By Ainur Rohmah
JAKARTA
Indonesians living in 131 cities worldwide have started voting in the country's presidential election, with opinion polls showing a two-horse race too close to call.
For months, polls put 53-year-old everyman Joko "Jokowi" Widodo well ahead, but the latest survey by the Political Communication Institute suggests fist-pumping army general Prabowo Subianto, 62, is just 1.5 percent in front.
Jokowi - who resigned his post as mayor of Indonesia's capital city Jakarta to run for president - is a one time little-known furniture retailer, whose stock began to rise in 2005 when he became mayor of the central Javanese city of Solo, while Subianto - reported to model himself on the founder of modern Turkey Mustafa Kemal Ataturk - is a businessman and heavily decorated lieutenant general, having headed the country's oppressive special forces under General Suharto 16 years ago.
Five days before the vote, expatriates in 19 cities will cast their votes Friday, while others will do so this weekend. The overseas ballots will be counted with those on the July 9 voting day in the country of 240 million people.
Kholil Rohman, a laborer working in Saudi Arabian capital Riyadh, told the Anadolu Agency in a text message that the election had been enthusiastically welcomed by those hoping the incoming leader will protect migrant workers, including those tangled in legal cases.
"Both candidates said they would care for our safety if elected,” Kholil told AA Friday. “For me, it will be difficult to decide."

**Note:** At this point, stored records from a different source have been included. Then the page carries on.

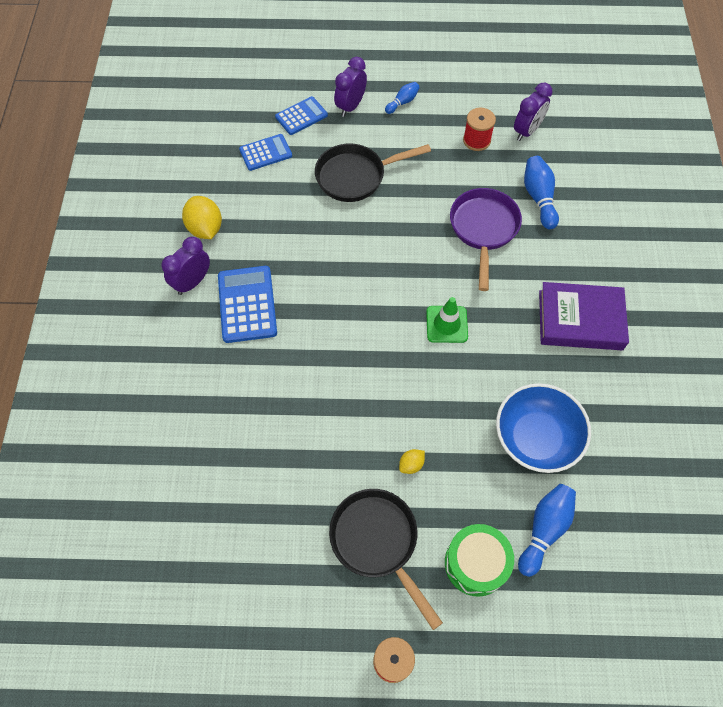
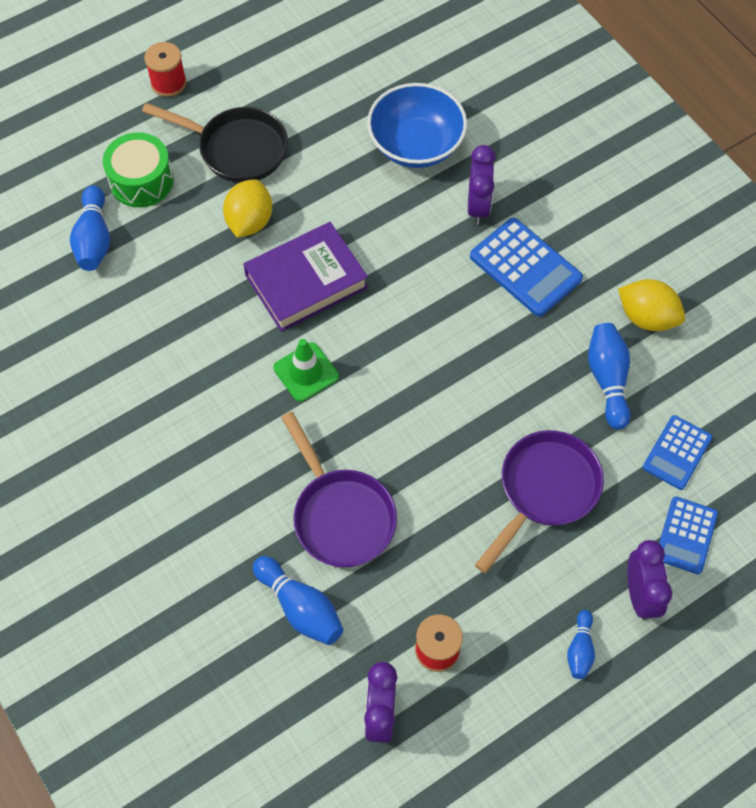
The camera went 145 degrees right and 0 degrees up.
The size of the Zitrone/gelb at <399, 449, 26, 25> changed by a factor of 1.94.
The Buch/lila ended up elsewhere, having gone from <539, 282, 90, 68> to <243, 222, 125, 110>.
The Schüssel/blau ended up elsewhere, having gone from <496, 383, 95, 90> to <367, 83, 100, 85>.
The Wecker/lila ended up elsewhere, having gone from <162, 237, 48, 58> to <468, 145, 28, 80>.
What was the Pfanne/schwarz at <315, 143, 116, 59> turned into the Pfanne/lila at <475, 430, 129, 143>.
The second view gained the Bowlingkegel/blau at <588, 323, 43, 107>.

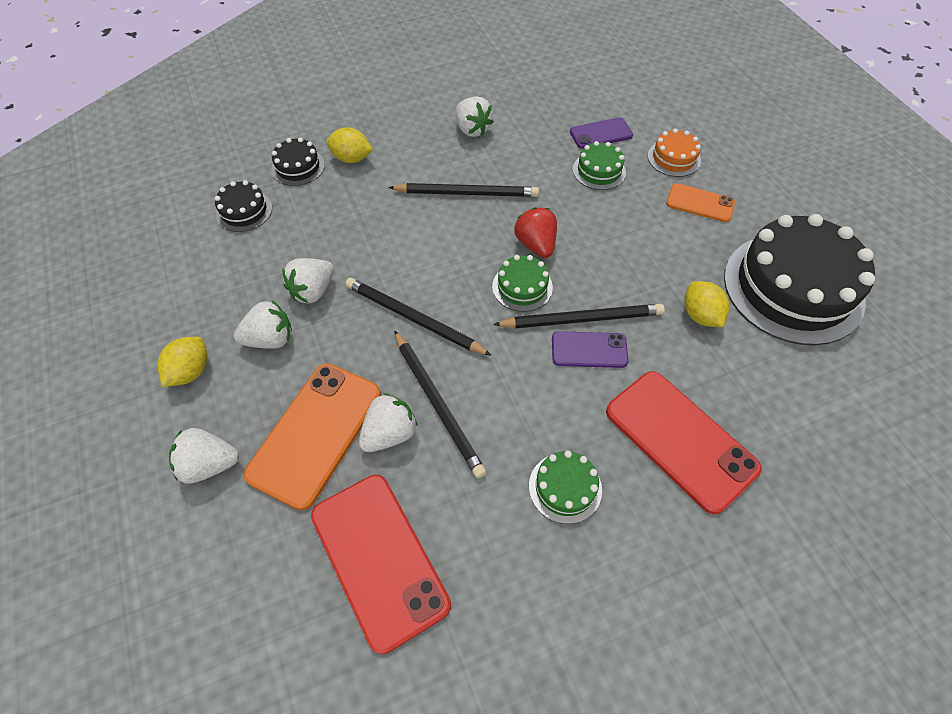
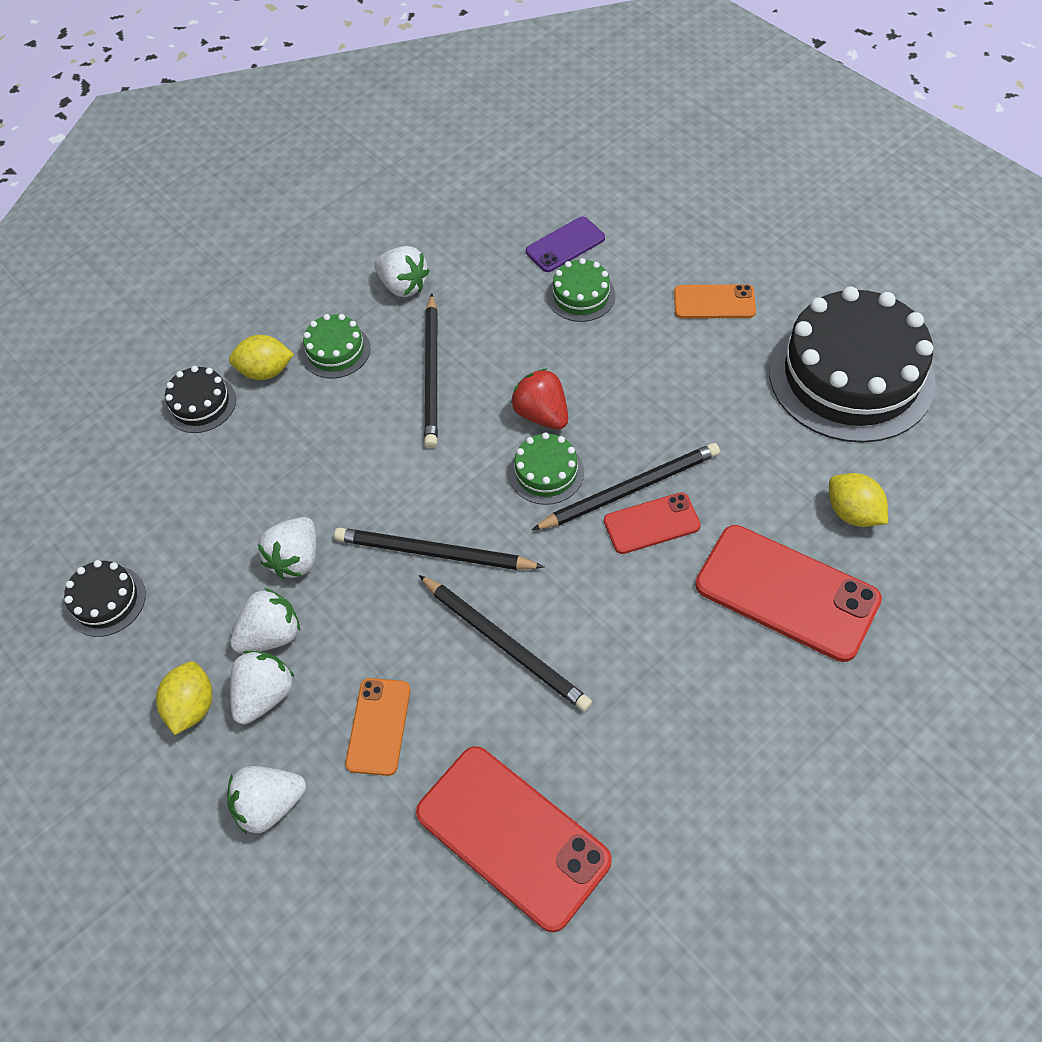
The camera went 15 degrees left and 0 degrees up.
The Kuchen/schwarz ended up elsewhere, having gone from <215, 180, 57, 52> to <64, 560, 82, 77>.
The Erdbeere/weiß ended up elsewhere, having gone from <359, 393, 59, 59> to <230, 651, 65, 73>.
The Kuchen/grün ended up elsewhere, having gone from <529, 451, 73, 73> to <301, 314, 70, 64>.
The size of the Handy/orange at <244, 363, 137, 147> changed by a factor of 0.55.
The Bleistift/schwarz at <388, 183, 151, 14> ended up facing another way, 105 degrees clockwise from before.
What was the Handy/lila at <552, 331, 77, 37> turned into the Handy/rot at <604, 492, 97, 62>.
The Zitrone/gelb ended up elsewhere, having gone from <684, 281, 46, 46> to <829, 473, 59, 54>.
The second view lost the Kuchen/orange at <648, 129, 53, 48>.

In Melbourne in Australia, Hangga Ady told AA by email that the moment was "very important for the people of Indonesia."
He said that Indonesian students in the city had formed a support group for Jokowi, and they were holding discussions and campaigning outdoors giving away T-shirts and badges.
Since May 20, the candidates have been locked in a race to become the new president of the world's most populous Muslim nation, incumbent Susilo Bambang Yudhoyono stepping down after reaching the two-term limit.

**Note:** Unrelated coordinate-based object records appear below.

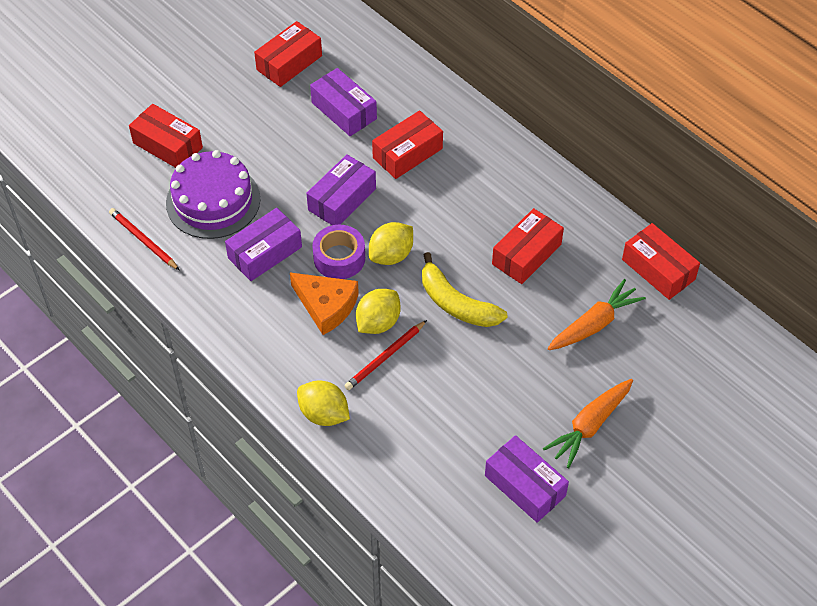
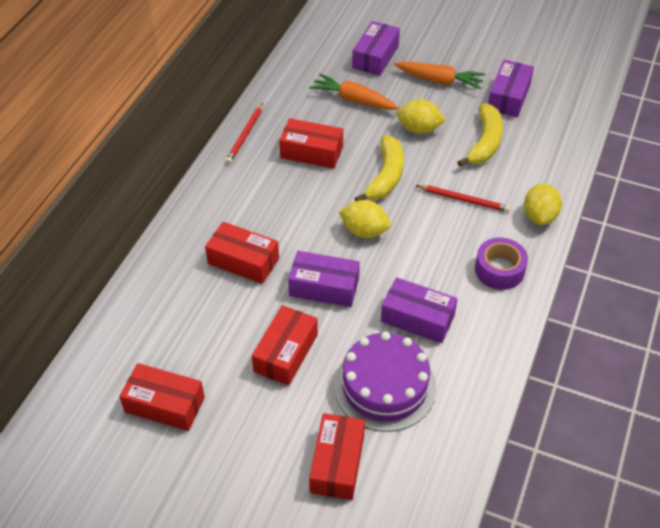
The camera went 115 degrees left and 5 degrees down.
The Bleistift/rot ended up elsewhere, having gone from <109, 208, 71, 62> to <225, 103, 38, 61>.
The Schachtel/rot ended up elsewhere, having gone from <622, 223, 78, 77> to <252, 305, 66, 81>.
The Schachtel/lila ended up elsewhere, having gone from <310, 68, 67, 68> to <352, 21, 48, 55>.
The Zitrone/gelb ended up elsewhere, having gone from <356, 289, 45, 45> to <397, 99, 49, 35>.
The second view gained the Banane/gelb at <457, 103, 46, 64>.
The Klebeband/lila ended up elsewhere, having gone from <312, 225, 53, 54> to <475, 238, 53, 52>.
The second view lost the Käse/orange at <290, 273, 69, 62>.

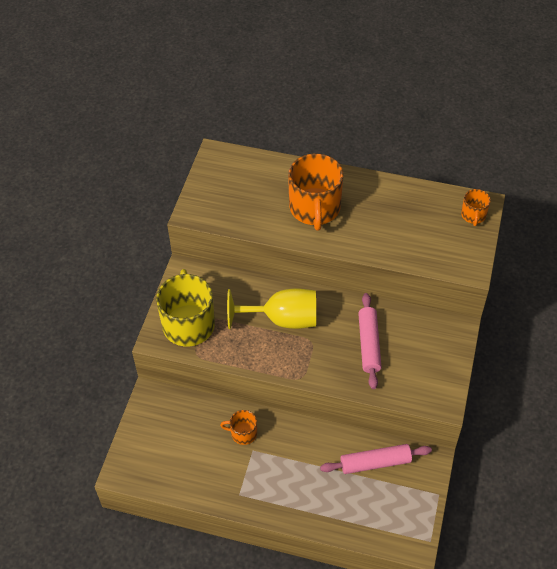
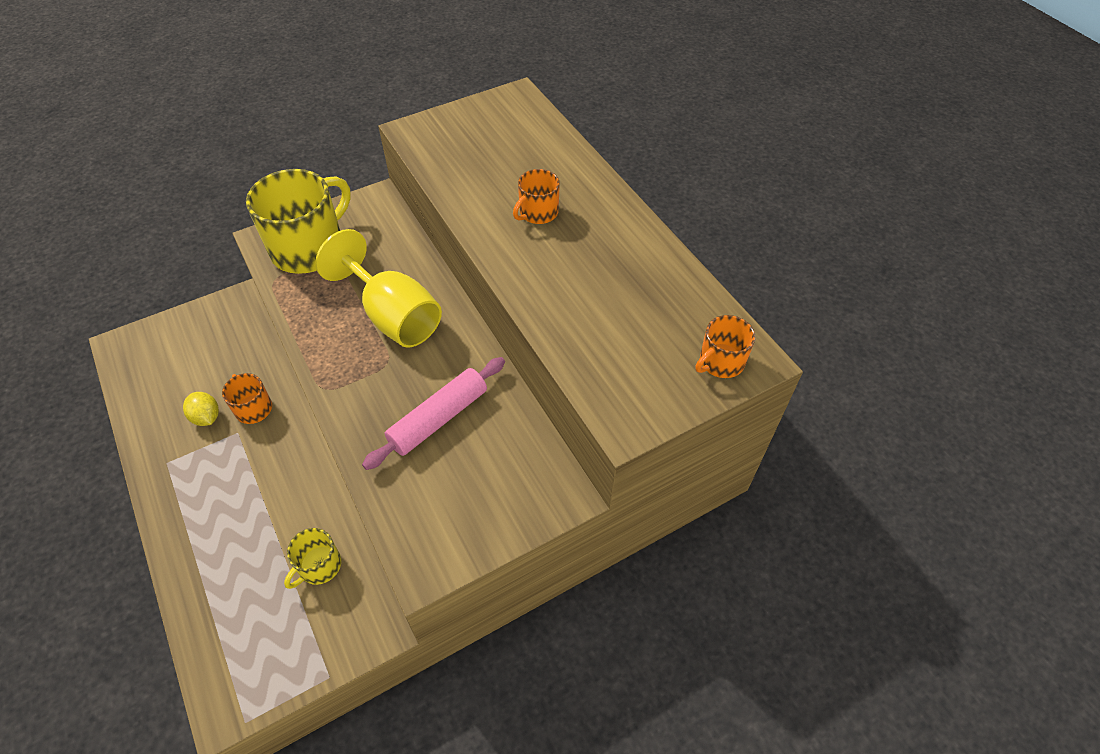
The camera went 45 degrees right and 0 degrees up.
The second view gained the Zitrone/gelb at <183, 392, 36, 34>.
Where the Nudelholz/rosa stood at <320, 444, 112, 30>, the Tasse/gelb came to stand at <284, 528, 57, 61>.
The size of the Tasse/orange at <288, 153, 56, 77> changed by a factor of 0.49.

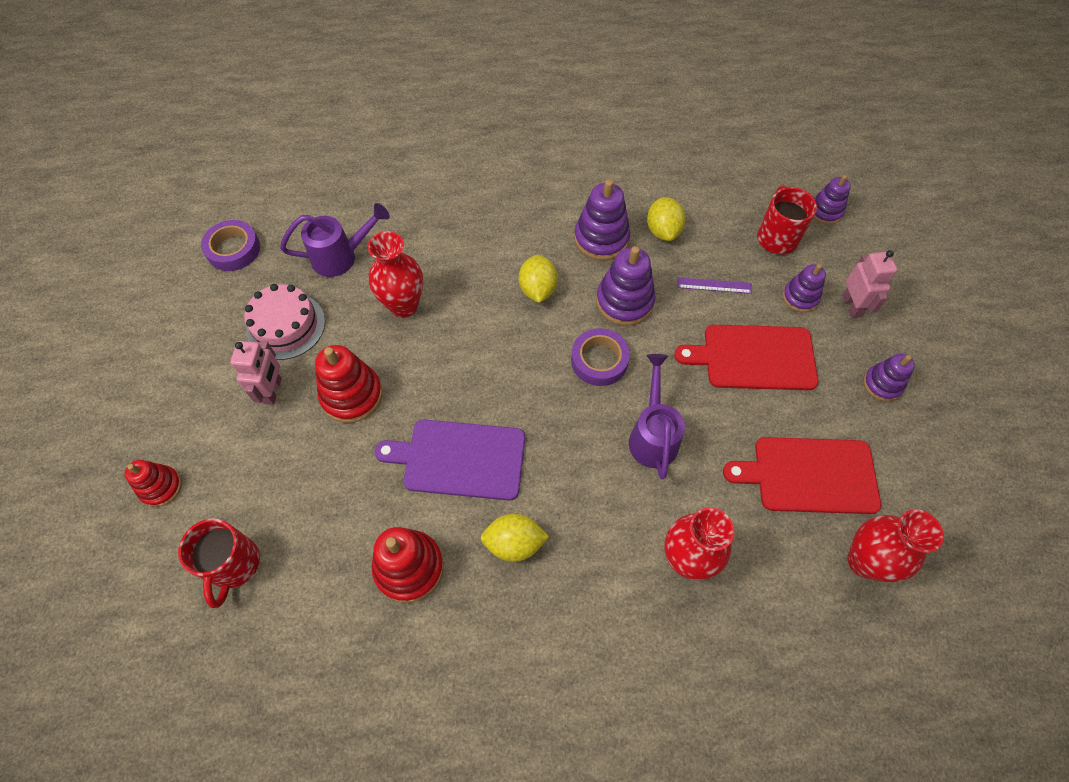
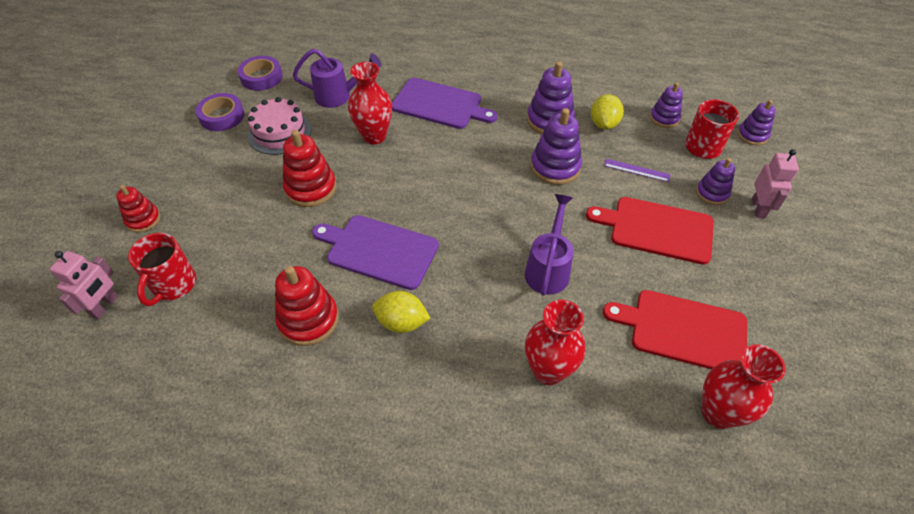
The camera went 15 degrees right and 10 degrees down.
The Roboter/rosa ended up elsewhere, having gone from <230, 341, 52, 64> to <50, 251, 68, 68>.
The Klebeband/lila ended up elsewhere, having gone from <571, 328, 59, 58> to <196, 93, 48, 38>.
The second view gained the Schneidebrett/lila at <392, 78, 106, 51>.
The Stapelspielzeug/lila ended up elsewhere, having gone from <863, 353, 52, 48> to <650, 82, 33, 46>.
The second view lost the Zitrone/gelb at <519, 255, 39, 48>.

The winner will face various problems, including poverty, high unemployment, rampant corruption and wide economic disparity. According to the International NGO Forum on Indonesian Development, the monthly minimum wage in Jakarta is around Rp 2.5 million ($221) while CEOs of state-owned enterprises earn Rp 250 million ($22,100) per month.
Such issues are not helped by the country’s commodity boom now being broke, leaving its manufacturing industry subsided and its power plants, roads, towns and ports in need of a rebuild.
With so much at stake, supporters from both sides have been waging war over social media, slurs thrown on television, newspapers and even in the performing arts.
In the past months, questions have been raised in the nation's press about Jokowi's ethnicity, race and religion, along with allegations of corruption. One report even went as far as to claim Jokowi had died. Subianto, meanwhile, has been accused of gross human rights violations when he was head of the Indonesian Special Forces, including the alleged kidnapping of students in the last days of Suharto's regime.
On Twitter, popular singer Sherina Munaf’s hastag #AkhirnyaMilihJokowi - "In the end, I vote for Jokowi" - has become a trending topic as she urges her millions of followers that young people must not be apathetic toward the election - in previous elections, very few young people have voted, and undecided voters are thought to make up more than 20 percent of the electorate.
The rise in negative “black campaigning” is coloring people’s lives, with tycoons with ownership of different media outlets supporting one candidate or the other.
On Wednesday, supporters of Jokowi blockaded the offices of TVOne – owned by tycoon and well-known Prabowo supporter Abu Rizal Bakri - in Jakarta and Yogyakarta. The news channel had accused Jokowi of being a communist – a charge with negative connotations for Indonesians who consider it distant from religious values.
On Friday, English-language newspaper The Jakarta Post declared its support for Jokowi, marking the first time an Indonesian media company had openly conveyed its support for a presidential candidate.
"There is no such thing as being neutral when the stakes are so high," it said.